Memories Are Made of This

At Church Group last night, one of the subjects under discussion was “Do you have a good memory, and what do you do to help you remember things?”.

I’ve got a really good memory for stupid irrelevant facts I learned twenty years ago: As Jenny will tell you, I can also remember things she’s done or said back in the dim and distant, and trot them out ad nauseam. For example, have I told you the story about the “Girls v Boys Trivial Pursuit” competition back in 1992…?

*Paul gets sharply kicked in the ribs by Jenny, and gets the blog entry back on topic*

My problem is with all this phenomenonenomenal memory, I still can’t remember things that happened last week, or stuff that I said yesterday I’d do today. Most people said much the same thing, and said the only way they can keep track at work is to make lists: Whenever I try that, I lose the list – mind you, those of you who’ve seen the photos of my desk won’t be surprised at that.

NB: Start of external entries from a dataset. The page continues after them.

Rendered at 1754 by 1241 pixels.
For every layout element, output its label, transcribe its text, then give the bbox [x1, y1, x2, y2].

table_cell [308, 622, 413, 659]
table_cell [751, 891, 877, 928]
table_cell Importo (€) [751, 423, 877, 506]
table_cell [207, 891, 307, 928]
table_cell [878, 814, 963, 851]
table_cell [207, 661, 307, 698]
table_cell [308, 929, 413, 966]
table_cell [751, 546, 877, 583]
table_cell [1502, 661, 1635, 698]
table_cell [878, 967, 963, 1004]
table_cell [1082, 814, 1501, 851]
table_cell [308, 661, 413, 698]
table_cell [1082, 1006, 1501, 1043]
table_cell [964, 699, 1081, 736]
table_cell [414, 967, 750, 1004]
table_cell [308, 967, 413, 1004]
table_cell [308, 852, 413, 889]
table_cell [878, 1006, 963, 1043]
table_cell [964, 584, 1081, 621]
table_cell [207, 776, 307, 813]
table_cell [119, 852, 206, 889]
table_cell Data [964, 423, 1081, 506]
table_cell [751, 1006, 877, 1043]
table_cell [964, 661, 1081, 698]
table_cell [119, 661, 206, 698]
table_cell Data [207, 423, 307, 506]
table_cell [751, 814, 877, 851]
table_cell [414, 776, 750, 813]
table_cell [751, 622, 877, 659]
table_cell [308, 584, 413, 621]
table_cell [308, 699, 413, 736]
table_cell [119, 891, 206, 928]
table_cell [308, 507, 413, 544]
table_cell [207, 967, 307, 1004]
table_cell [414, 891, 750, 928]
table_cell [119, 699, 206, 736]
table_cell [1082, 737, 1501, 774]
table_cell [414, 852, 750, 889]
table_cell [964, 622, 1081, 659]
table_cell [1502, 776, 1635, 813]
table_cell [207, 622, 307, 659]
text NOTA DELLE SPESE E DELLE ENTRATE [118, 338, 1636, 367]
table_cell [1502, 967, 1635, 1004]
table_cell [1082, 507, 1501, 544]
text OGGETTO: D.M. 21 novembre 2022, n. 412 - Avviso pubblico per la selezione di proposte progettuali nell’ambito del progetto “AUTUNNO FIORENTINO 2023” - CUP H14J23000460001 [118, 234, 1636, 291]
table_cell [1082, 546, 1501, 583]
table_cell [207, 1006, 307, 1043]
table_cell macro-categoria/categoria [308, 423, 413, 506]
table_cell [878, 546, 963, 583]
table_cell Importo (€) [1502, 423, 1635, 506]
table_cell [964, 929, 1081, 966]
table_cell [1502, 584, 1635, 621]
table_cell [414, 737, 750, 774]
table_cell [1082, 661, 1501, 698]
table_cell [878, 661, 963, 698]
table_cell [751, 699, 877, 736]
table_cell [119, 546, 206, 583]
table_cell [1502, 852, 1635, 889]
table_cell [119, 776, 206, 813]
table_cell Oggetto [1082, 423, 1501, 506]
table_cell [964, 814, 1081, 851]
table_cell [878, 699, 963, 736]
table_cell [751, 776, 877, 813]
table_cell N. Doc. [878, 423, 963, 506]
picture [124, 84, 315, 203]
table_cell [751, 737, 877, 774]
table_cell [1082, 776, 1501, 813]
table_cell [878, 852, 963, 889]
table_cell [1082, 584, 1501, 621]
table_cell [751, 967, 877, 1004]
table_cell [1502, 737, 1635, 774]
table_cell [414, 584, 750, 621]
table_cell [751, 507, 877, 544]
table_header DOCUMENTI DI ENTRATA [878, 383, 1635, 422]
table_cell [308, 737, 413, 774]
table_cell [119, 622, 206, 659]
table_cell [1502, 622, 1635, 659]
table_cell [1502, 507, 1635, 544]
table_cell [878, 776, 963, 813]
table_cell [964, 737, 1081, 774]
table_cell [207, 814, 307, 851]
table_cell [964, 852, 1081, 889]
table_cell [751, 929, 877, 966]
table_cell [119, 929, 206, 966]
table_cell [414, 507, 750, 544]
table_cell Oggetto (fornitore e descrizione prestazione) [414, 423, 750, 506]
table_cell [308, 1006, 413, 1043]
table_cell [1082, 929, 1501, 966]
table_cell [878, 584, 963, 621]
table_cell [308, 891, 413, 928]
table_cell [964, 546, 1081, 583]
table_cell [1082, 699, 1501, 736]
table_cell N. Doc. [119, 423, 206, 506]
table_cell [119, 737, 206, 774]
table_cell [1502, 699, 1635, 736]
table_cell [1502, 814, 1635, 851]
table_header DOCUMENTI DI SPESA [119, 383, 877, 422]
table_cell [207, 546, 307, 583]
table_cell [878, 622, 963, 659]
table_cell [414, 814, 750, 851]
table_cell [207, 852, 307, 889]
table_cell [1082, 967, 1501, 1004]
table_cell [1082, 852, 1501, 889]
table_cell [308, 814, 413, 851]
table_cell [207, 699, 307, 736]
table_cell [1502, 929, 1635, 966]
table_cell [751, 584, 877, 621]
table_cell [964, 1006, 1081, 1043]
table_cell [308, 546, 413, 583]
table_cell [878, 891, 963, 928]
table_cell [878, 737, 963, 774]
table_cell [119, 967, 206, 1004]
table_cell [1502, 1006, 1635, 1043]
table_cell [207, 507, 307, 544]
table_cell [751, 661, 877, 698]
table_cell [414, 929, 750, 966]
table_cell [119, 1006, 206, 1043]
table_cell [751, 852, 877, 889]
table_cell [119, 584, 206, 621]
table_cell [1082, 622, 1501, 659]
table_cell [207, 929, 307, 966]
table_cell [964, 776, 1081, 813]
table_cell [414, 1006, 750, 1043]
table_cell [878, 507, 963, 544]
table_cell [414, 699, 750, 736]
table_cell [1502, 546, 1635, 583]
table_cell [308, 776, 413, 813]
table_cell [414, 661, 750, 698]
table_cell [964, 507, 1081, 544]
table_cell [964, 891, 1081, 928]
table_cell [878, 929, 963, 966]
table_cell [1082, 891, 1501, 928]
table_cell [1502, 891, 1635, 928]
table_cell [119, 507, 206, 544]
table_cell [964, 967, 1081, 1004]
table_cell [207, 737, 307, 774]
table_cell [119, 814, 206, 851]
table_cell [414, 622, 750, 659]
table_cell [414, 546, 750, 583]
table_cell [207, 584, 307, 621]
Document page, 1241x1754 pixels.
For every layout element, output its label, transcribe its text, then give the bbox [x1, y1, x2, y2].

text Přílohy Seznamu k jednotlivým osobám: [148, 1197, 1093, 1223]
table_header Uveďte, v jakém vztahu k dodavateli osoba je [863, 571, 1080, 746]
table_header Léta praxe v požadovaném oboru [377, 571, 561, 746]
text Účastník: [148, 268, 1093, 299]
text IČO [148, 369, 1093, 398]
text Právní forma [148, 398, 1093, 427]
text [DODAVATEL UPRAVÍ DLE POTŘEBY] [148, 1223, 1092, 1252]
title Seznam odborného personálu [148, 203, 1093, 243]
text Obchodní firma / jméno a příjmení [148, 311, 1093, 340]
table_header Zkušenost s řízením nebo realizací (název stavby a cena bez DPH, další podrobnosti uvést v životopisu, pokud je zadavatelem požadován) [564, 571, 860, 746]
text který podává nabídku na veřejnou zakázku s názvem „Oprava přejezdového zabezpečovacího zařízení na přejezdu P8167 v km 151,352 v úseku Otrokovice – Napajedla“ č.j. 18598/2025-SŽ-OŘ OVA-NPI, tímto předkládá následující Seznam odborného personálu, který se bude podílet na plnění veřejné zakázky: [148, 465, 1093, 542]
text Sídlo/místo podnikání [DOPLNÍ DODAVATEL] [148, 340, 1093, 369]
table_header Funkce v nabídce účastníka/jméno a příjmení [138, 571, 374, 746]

I have a theory about why so many people these days have memory problems: It’s not that our memories are getting worse, it’s because we have more and more stuff to remember. I read somewhere – can’t remember where, which is appropriate – that an average man in the thirteenth century came across less information in his whole life, than now appears in one edition of the New York Times. Even then, they used memory tricks to help them remember the important stuff: “Red sky at night, shepherd’s delight; red sky at morning, shepherd’s warning” was the limit of meteorological knowledge back then, or the seafarer’s equivalent: “If mast go ‘bong’, wind be too strong”. I guess if you’re a peasant farmer spending your whole life up to your knees in ox manure, you don’t have too many important appointments to remember either.